◆ WHAT IS NEEDED ◆
Extract the full set of records, then give each one again exactly.

━━━━━ DATA

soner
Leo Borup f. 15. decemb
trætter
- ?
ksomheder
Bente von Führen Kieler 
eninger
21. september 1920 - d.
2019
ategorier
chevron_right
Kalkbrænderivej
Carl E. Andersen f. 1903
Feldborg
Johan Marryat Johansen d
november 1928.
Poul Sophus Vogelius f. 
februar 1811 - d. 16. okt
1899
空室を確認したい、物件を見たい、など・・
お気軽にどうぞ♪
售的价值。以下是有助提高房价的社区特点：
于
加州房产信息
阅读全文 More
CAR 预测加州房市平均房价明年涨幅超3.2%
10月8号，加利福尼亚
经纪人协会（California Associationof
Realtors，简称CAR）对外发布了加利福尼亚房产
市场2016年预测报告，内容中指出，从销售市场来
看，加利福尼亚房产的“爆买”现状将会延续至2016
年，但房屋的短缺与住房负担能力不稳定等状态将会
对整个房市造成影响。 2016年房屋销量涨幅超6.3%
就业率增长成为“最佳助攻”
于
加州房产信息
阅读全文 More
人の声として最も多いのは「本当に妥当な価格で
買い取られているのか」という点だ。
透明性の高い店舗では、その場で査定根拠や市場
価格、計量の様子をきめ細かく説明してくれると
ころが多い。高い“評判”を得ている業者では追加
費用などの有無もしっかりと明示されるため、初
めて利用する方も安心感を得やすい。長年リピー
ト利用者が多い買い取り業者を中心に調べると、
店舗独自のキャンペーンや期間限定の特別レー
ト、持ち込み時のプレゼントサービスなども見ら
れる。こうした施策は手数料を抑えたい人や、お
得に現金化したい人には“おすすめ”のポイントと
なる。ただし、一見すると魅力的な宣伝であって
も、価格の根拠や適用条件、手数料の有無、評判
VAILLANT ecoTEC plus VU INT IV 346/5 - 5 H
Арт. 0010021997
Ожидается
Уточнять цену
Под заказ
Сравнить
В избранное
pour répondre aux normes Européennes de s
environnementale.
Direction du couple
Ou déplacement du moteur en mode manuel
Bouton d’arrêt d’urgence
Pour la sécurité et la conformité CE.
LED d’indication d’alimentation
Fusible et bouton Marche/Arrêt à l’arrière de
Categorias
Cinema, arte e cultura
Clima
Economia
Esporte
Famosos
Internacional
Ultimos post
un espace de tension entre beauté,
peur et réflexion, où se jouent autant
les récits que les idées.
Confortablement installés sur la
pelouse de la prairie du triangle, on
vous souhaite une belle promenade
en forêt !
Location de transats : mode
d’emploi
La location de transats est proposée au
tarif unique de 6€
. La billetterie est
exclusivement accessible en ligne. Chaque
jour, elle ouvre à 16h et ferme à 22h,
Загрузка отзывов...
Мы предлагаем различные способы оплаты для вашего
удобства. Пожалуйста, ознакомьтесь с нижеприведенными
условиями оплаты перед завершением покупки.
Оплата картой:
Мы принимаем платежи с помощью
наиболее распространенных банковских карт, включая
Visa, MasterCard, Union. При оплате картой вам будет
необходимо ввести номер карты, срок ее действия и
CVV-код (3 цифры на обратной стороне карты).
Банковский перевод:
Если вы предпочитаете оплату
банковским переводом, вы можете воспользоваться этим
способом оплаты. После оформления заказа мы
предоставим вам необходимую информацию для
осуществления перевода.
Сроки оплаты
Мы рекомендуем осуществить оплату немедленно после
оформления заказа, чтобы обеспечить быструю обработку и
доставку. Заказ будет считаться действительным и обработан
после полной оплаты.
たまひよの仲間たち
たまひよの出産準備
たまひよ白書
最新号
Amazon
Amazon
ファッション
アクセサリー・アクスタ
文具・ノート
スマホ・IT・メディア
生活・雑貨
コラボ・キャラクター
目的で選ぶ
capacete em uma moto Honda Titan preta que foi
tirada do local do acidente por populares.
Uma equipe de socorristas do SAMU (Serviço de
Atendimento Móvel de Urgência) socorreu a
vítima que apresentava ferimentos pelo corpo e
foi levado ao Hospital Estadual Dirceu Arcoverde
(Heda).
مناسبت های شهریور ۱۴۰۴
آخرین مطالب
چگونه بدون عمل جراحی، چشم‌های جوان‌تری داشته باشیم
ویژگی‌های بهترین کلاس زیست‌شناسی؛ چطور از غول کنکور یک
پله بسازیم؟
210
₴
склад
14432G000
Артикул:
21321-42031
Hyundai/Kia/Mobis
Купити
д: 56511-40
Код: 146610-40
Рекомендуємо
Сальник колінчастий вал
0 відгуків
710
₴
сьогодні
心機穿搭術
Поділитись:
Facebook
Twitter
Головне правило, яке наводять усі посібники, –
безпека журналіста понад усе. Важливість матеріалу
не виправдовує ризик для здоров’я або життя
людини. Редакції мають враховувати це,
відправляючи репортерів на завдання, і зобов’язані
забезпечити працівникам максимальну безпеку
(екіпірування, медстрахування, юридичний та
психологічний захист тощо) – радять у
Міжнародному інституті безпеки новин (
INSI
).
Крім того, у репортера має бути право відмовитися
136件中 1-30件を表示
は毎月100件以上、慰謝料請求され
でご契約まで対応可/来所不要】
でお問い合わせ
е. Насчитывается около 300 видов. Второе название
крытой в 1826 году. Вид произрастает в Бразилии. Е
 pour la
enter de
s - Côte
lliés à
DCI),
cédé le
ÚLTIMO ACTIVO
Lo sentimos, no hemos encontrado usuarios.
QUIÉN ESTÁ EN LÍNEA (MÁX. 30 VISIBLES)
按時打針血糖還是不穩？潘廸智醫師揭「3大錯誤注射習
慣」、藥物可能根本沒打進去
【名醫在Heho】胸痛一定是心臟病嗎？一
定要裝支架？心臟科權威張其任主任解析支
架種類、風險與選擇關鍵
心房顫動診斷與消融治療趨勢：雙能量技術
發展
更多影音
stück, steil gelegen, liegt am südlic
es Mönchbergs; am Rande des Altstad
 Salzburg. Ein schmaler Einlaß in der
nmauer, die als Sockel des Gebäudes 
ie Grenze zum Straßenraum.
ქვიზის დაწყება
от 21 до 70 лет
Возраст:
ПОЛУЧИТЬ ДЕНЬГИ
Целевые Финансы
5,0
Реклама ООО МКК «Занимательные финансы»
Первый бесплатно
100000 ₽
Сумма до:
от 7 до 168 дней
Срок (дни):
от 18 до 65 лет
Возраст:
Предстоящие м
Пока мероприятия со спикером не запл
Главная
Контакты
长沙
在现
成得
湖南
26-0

━━━━━━━━━━

◆ ANSWER SECTION ◆
soner
Leo Borup f. 15. decemb
trætter
- ?
ksomheder
Bente von Führen Kieler 
eninger
21. september 1920 - d.
2019
ategorier
chevron_right
Kalkbrænderivej
Carl E. Andersen f. 1903
Feldborg
Johan Marryat Johansen d
november 1928.
Poul Sophus Vogelius f. 
februar 1811 - d. 16. okt
1899
空室を確認したい、物件を見たい、など・・
お気軽にどうぞ♪
售的价值。以下是有助提高房价的社区特点：
于
加州房产信息
阅读全文 More
CAR 预测加州房市平均房价明年涨幅超3.2%
10月8号，加利福尼亚
经纪人协会（California Associationof
Realtors，简称CAR）对外发布了加利福尼亚房产
市场2016年预测报告，内容中指出，从销售市场来
看，加利福尼亚房产的“爆买”现状将会延续至2016
年，但房屋的短缺与住房负担能力不稳定等状态将会
对整个房市造成影响。 2016年房屋销量涨幅超6.3%
就业率增长成为“最佳助攻”
于
加州房产信息
阅读全文 More
人の声として最も多いのは「本当に妥当な価格で
買い取られているのか」という点だ。
透明性の高い店舗では、その場で査定根拠や市場
価格、計量の様子をきめ細かく説明してくれると
ころが多い。高い“評判”を得ている業者では追加
費用などの有無もしっかりと明示されるため、初
めて利用する方も安心感を得やすい。長年リピー
ト利用者が多い買い取り業者を中心に調べると、
店舗独自のキャンペーンや期間限定の特別レー
ト、持ち込み時のプレゼントサービスなども見ら
れる。こうした施策は手数料を抑えたい人や、お
得に現金化したい人には“おすすめ”のポイントと
なる。ただし、一見すると魅力的な宣伝であって
も、価格の根拠や適用条件、手数料の有無、評判
VAILLANT ecoTEC plus VU INT IV 346/5 - 5 H
Арт. 0010021997
Ожидается
Уточнять цену
Под заказ
Сравнить
В избранное
pour répondre aux normes Européennes de s
environnementale.
Direction du couple
Ou déplacement du moteur en mode manuel
Bouton d’arrêt d’urgence
Pour la sécurité et la conformité CE.
LED d’indication d’alimentation
Fusible et bouton Marche/Arrêt à l’arrière de
Categorias
Cinema, arte e cultura
Clima
Economia
Esporte
Famosos
Internacional
Ultimos post
un espace de tension entre beauté,
peur et réflexion, où se jouent autant
les récits que les idées.
Confortablement installés sur la
pelouse de la prairie du triangle, on
vous souhaite une belle promenade
en forêt !
Location de transats : mode
d’emploi
La location de transats est proposée au
tarif unique de 6€
. La billetterie est
exclusivement accessible en ligne. Chaque
jour, elle ouvre à 16h et ferme à 22h,
Загрузка отзывов...
Мы предлагаем различные способы оплаты для вашего
удобства. Пожалуйста, ознакомьтесь с нижеприведенными
условиями оплаты перед завершением покупки.
Оплата картой:
Мы принимаем платежи с помощью
наиболее распространенных банковских карт, включая
Visa, MasterCard, Union. При оплате картой вам будет
необходимо ввести номер карты, срок ее действия и
CVV-код (3 цифры на обратной стороне карты).
Банковский перевод:
Если вы предпочитаете оплату
банковским переводом, вы можете воспользоваться этим
способом оплаты. После оформления заказа мы
предоставим вам необходимую информацию для
осуществления перевода.
Сроки оплаты
Мы рекомендуем осуществить оплату немедленно после
оформления заказа, чтобы обеспечить быструю обработку и
доставку. Заказ будет считаться действительным и обработан
после полной оплаты.
たまひよの仲間たち
たまひよの出産準備
たまひよ白書
最新号
Amazon
Amazon
ファッション
アクセサリー・アクスタ
文具・ノート
スマホ・IT・メディア
生活・雑貨
コラボ・キャラクター
目的で選ぶ
capacete em uma moto Honda Titan preta que foi
tirada do local do acidente por populares.
Uma equipe de socorristas do SAMU (Serviço de
Atendimento Móvel de Urgência) socorreu a
vítima que apresentava ferimentos pelo corpo e
foi levado ao Hospital Estadual Dirceu Arcoverde
(Heda).
مناسبت های شهریور ۱۴۰۴
آخرین مطالب
چگونه بدون عمل جراحی، چشم‌های جوان‌تری داشته باشیم
ویژگی‌های بهترین کلاس زیست‌شناسی؛ چطور از غول کنکور یک
پله بسازیم؟
210
₴
склад
14432G000
Артикул:
21321-42031
Hyundai/Kia/Mobis
Купити
д: 56511-40
Код: 146610-40
Рекомендуємо
Сальник колінчастий вал
0 відгуків
710
₴
сьогодні
心機穿搭術
Поділитись:
Facebook
Twitter
Головне правило, яке наводять усі посібники, –
безпека журналіста понад усе. Важливість матеріалу
не виправдовує ризик для здоров’я або життя
людини. Редакції мають враховувати це,
відправляючи репортерів на завдання, і зобов’язані
забезпечити працівникам максимальну безпеку
(екіпірування, медстрахування, юридичний та
психологічний захист тощо) – радять у
Міжнародному інституті безпеки новин (
INSI
).
Крім того, у репортера має бути право відмовитися
136件中 1-30件を表示
は毎月100件以上、慰謝料請求され
でご契約まで対応可/来所不要】
でお問い合わせ
е. Насчитывается около 300 видов. Второе название
крытой в 1826 году. Вид произрастает в Бразилии. Е
 pour la
enter de
s - Côte
lliés à
DCI),
cédé le
ÚLTIMO ACTIVO
Lo sentimos, no hemos encontrado usuarios.
QUIÉN ESTÁ EN LÍNEA (MÁX. 30 VISIBLES)
按時打針血糖還是不穩？潘廸智醫師揭「3大錯誤注射習
慣」、藥物可能根本沒打進去
【名醫在Heho】胸痛一定是心臟病嗎？一
定要裝支架？心臟科權威張其任主任解析支
架種類、風險與選擇關鍵
心房顫動診斷與消融治療趨勢：雙能量技術
發展
更多影音
stück, steil gelegen, liegt am südlic
es Mönchbergs; am Rande des Altstad
 Salzburg. Ein schmaler Einlaß in der
nmauer, die als Sockel des Gebäudes 
ie Grenze zum Straßenraum.
ქვიზის დაწყება
от 21 до 70 лет
Возраст:
ПОЛУЧИТЬ ДЕНЬГИ
Целевые Финансы
5,0
Реклама ООО МКК «Занимательные финансы»
Первый бесплатно
100000 ₽
Сумма до:
от 7 до 168 дней
Срок (дни):
от 18 до 65 лет
Возраст:
Предстоящие м
Пока мероприятия со спикером не запл
Главная
Контакты
长沙
在现
成得
湖南
26-0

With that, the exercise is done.